I would suggest that anyone interested in the story of the Star Maker, read the following book:
Bing Crosby: A Pocketful of Dreams - The Early Years 1903 - 1940 by Gary Giddins
It explains why the Star Maker which WAS supposed to be about the life and career of Gus Edwards, turned into a movie that was only suggested by the life of my GREAT UNCLE! Naturally I am a bit prejudiced, but I feel that this man was such a unique entertainment personality, that for Bing Crosby to use a different name in the movie, that is Larry Earl, rather than Gus Edwards, was truly a disgrace.
He could write songs, he could sing, he could act, he could produce. And could he ever find talent........... the greatest entertainment talent this country has ever known: Cantor, Jessel, Bolger, Hildegarde, Phil Silvers, Eleanor Powell, Georgie Price, Lila Lee....................

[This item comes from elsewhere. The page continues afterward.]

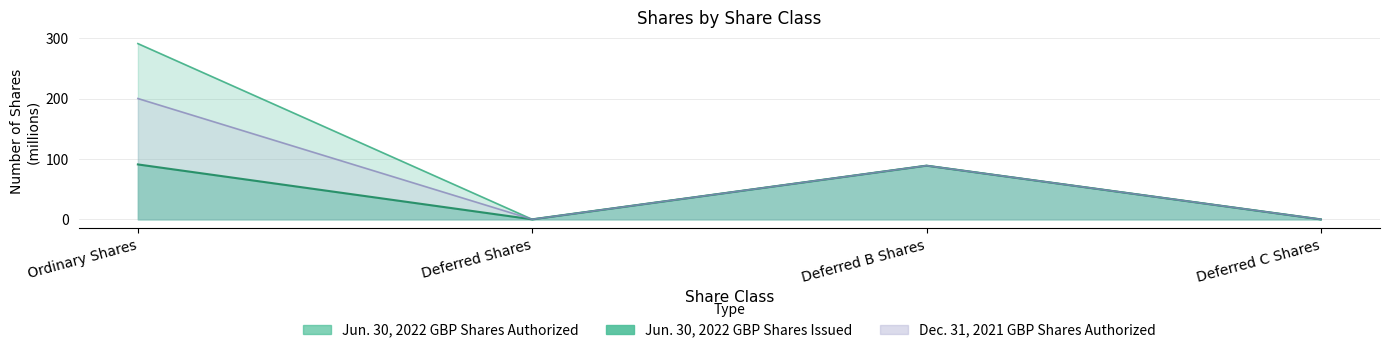

What is the sum of the Jun. 30, 2022 GBP Shares Authorized values at Deferred C Shares and Deferred B Shares?

88.9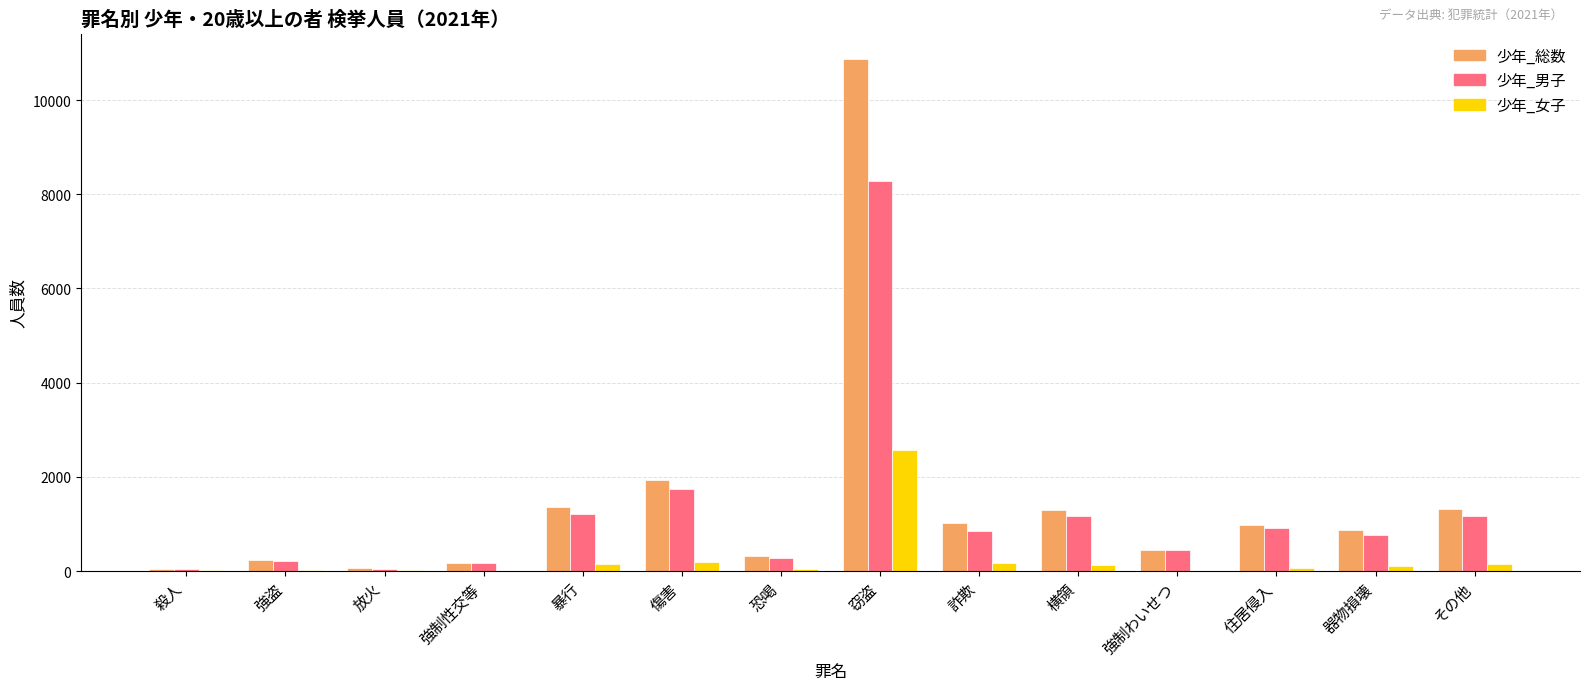

What is the greatest value displayed?

10869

Perhaps a better appreciation of his abilities and achievements can be seen in the MGM classic with its all-star cast, "The Hollywood Review of 1929", for which he wrote most of the score and actually appeared in the movie several times, a movie nominated for Best Picture, no less.
Gus Edwards truly did it all, and yet the one movie about him did not tell the true story. Maybe a re-make is in order.